Néstor Kirchner murió del corazón, apenas a los 60 años de edad. Lula está restableciéndose de un cáncer. En el caso de Chávez, el cáncer fue descubierto ya con cierto avance, y la terapia ha sido decidida y prolongada. A Lugo también antes se le descubrió un tumor, y tuvo que curarse en el Brasil.

No existen las casualidades permanentes. Son demasiados casos como para atribuirlos al puro azar. Algo ha sucedido, pues los presidentes del establishment, de las derechas tan habituales en nuestro subcontinente, rara vez han sufrido condiciones de salud problemáticas a edad temprana o durante el transcurso de sus mandatos.
La respuesta está en alguna información que constata, por ejemplo, cuántas horas era capaz de trabajar el ex presidente Kirchner. Un apasionado de la política, que  podía estar discutiendo sobre el futuro de su país en una sobremesa hasta las cuatro de la mañana, cuando a las siete tenía que tomar el avión en comienzo del día siguiente. O que podía discutir con parte de su gabinete hasta horas parecidas.

Es simple la cuestión. Estos presidentes del actual presente latinoamericano -los que están de lado de lo popular, que no son todos- tienen que trabajar en excepcional grado de intensidad y de tensión. La vida no es muelle para ellos. No se trata de administrar lo dado, de reafirmar lo existente, de cogestionar el capital. Por hacer estas últimas cosas nadie se enferma: plácida vida de mandatarios muy preocupados por las buenas relaciones con el Norte, en vez de lidiar con las dificultades que se  producen cuando se decide optar por la soberanía y las decisiones autónomas.

Estos presidentes que han muerto o que han enfermado, han puesto su vida en riesgo por mejorar las condiciones sociales de su respectivo país. Cada quien -según su lugar social, su ideología, sus preferencias- podrá guardar sobre ellos (incluso diferencialmente sobre cada uno) juicios diferentes.

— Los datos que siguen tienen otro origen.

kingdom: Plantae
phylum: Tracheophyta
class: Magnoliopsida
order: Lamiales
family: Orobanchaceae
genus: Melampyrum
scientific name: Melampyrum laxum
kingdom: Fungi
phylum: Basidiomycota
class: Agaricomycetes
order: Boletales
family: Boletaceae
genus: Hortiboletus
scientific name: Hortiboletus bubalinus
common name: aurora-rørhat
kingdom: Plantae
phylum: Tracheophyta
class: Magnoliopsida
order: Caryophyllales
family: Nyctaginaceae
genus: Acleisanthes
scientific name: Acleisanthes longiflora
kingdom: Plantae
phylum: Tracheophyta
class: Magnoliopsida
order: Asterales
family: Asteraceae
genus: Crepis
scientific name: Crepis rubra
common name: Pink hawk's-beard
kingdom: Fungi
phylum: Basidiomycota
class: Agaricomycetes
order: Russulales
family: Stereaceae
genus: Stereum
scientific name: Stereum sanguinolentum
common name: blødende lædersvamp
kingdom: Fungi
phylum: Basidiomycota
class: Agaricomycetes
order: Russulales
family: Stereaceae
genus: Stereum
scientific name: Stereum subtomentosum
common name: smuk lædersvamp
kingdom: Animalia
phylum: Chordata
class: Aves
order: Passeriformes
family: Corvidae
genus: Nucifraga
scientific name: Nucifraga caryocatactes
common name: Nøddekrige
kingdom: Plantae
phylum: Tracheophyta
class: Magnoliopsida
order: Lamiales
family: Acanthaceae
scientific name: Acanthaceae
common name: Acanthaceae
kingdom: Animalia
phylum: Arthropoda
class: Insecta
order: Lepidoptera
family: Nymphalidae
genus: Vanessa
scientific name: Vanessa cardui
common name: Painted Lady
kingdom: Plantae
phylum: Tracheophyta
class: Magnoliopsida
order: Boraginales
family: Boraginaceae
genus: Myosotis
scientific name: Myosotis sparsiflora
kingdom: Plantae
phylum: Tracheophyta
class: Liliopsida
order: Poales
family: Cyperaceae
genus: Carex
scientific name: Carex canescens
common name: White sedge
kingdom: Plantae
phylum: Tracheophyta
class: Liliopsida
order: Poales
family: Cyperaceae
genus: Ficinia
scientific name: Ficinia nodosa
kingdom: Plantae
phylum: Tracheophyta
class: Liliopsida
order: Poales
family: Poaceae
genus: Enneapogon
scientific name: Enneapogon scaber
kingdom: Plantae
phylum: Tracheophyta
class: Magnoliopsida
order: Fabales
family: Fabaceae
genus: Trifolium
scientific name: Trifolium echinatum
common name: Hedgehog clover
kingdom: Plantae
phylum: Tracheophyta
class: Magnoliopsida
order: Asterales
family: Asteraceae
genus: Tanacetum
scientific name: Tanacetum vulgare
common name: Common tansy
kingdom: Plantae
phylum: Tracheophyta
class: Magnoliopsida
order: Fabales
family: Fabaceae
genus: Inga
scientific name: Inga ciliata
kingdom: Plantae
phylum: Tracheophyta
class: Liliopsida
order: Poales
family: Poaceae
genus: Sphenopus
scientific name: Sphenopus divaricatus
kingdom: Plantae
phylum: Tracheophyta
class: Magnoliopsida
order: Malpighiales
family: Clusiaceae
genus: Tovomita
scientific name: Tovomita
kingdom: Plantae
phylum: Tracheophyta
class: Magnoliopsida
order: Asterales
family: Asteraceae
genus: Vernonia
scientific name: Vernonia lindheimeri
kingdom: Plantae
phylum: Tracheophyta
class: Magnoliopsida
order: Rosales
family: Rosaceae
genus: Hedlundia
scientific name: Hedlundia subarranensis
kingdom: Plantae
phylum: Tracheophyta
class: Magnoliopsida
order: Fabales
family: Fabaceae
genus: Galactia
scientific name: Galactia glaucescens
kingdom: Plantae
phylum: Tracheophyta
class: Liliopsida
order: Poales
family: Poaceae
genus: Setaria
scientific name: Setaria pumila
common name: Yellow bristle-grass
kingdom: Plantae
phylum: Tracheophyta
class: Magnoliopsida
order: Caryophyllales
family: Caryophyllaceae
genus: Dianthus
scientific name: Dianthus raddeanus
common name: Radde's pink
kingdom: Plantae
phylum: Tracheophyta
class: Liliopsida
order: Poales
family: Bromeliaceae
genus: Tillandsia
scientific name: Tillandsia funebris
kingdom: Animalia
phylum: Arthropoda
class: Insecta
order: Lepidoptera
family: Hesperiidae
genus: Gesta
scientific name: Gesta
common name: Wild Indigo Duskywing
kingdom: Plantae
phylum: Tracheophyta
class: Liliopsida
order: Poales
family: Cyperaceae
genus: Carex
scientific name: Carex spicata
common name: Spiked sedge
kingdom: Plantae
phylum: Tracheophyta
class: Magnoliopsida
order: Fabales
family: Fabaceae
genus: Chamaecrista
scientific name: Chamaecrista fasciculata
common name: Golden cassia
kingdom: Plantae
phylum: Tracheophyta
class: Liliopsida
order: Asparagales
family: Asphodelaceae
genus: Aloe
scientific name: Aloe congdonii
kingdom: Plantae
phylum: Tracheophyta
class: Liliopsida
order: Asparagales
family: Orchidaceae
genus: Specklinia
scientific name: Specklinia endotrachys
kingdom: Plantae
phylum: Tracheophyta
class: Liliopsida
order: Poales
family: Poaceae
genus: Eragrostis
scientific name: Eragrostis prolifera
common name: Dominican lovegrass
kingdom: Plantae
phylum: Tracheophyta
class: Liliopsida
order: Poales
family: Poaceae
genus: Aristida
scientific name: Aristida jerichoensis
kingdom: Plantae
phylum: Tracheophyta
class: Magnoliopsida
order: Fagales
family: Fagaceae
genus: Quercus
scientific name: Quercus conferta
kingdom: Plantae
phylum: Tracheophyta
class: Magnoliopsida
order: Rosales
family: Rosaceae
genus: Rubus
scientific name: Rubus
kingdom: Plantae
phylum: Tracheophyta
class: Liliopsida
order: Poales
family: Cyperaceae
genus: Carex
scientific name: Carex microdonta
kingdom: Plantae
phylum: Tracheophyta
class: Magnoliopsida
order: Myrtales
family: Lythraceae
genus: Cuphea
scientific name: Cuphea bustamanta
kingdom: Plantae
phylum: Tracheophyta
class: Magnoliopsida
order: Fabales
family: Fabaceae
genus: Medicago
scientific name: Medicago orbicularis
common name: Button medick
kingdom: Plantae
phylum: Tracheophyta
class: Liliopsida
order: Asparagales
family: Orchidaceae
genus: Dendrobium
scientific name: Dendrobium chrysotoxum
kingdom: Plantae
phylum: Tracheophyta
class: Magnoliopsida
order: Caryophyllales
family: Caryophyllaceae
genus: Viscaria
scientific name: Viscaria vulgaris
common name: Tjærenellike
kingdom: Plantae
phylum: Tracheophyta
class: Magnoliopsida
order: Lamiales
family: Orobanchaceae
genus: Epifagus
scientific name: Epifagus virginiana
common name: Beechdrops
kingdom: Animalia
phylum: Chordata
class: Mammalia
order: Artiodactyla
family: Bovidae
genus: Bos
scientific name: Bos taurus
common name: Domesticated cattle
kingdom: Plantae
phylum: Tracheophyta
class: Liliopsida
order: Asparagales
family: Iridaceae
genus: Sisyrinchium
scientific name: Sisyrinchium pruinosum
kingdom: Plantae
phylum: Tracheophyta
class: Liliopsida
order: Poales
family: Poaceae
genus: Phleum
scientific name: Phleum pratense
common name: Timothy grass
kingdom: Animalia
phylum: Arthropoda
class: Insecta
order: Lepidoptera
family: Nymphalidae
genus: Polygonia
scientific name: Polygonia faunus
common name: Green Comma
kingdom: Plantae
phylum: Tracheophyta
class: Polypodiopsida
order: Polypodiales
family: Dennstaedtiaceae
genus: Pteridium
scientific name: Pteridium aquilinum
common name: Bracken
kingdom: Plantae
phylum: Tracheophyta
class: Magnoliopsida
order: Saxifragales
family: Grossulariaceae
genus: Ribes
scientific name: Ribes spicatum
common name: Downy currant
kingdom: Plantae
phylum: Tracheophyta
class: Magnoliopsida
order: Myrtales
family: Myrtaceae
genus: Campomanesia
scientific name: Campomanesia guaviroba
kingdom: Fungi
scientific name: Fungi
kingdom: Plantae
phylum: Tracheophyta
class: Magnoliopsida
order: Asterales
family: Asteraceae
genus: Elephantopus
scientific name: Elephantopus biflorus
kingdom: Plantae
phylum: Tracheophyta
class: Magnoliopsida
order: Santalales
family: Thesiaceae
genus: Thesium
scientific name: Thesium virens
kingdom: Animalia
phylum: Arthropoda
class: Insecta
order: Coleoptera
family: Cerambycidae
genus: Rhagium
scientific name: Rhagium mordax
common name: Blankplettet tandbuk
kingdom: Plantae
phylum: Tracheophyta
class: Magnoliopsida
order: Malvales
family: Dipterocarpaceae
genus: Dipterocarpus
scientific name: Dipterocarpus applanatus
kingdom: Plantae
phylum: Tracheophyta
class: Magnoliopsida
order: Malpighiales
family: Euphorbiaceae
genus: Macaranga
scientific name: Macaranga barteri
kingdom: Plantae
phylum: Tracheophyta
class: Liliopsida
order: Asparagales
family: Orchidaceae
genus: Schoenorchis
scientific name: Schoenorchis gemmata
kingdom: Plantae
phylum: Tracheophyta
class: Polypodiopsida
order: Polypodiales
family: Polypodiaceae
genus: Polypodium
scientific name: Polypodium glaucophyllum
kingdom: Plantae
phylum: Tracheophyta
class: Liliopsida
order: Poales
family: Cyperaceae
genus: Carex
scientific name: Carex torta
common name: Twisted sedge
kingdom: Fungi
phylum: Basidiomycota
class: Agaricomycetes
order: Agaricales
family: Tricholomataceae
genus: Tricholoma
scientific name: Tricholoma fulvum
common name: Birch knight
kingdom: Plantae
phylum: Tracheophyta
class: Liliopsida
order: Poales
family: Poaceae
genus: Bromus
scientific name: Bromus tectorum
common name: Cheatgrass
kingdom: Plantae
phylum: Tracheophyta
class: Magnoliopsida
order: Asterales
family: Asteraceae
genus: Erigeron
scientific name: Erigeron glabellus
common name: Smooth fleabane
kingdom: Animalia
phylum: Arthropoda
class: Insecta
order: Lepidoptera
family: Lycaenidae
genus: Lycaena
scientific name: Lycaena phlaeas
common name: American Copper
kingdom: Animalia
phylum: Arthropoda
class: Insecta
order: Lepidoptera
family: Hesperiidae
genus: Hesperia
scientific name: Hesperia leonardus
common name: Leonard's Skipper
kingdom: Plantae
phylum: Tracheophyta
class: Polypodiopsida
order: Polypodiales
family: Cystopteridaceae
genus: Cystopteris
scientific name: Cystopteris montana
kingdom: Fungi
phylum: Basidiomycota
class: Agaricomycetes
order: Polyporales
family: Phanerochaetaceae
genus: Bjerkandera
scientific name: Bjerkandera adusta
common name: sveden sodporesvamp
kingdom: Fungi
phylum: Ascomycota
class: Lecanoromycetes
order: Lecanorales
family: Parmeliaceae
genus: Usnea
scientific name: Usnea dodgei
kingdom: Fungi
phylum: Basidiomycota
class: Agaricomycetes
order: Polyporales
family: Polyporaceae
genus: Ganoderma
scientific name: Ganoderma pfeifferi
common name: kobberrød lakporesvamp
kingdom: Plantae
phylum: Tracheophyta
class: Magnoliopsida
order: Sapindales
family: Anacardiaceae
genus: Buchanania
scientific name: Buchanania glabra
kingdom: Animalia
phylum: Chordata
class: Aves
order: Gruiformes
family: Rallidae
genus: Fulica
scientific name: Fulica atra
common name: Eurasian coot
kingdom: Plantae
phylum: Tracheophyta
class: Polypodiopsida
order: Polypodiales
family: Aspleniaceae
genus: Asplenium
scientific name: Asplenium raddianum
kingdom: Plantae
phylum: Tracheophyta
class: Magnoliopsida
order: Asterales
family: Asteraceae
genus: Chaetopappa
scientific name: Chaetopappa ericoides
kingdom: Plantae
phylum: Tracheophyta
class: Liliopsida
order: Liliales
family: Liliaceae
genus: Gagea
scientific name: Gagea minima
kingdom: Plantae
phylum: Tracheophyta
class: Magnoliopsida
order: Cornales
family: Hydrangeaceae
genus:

Lo que no podría negarse, si es que se tiene un mínimo de ecuanimidad, es que no son de aquellos que han visto caer sus defensas biológicas por talantes depresivos, o por temor u obediencia ante el poder establecido. Han sufrido en su salud por las tensiones, el trabajo permanente, el sacrificio de lo personal en orden a la función de Estado. No por practicar esa oscura “armonía preestablecida” que con los poderes fácticos practican los presidentes del establishment: esos apenas se despeinan, pues son tales poderes los que gobiernan a través de sus personas. Gobernar para lo popular -cualesquiera sean las dificultades y limitaciones con que se lo haga- es siempre un desafío mucho mayor.

Por eso no extraña saber que el presidente Correa trabaja enormemente, que duerme pocas horas, que tiene una agenda apretada en la que no se hacen concesiones horarias. Una nota reciente así lo indica, pero cualquier persona de información y buena fe, por sí lo hubiera adivinado. Ojalá un básico cuidado de la propia salud acompañe esa permanente actividad, que todos sabemos ahora que no responde solo a una idiosincrasia personal: es parte del estigma de los que no han llegado a la presidencia solo para repetir las condiciones de poder que encontraron cuando asumieron su cargo. Parte de la tarea siempre difícil que implica remover lo cristalizado, para hacer de la historia algo más que resignación y reiteración.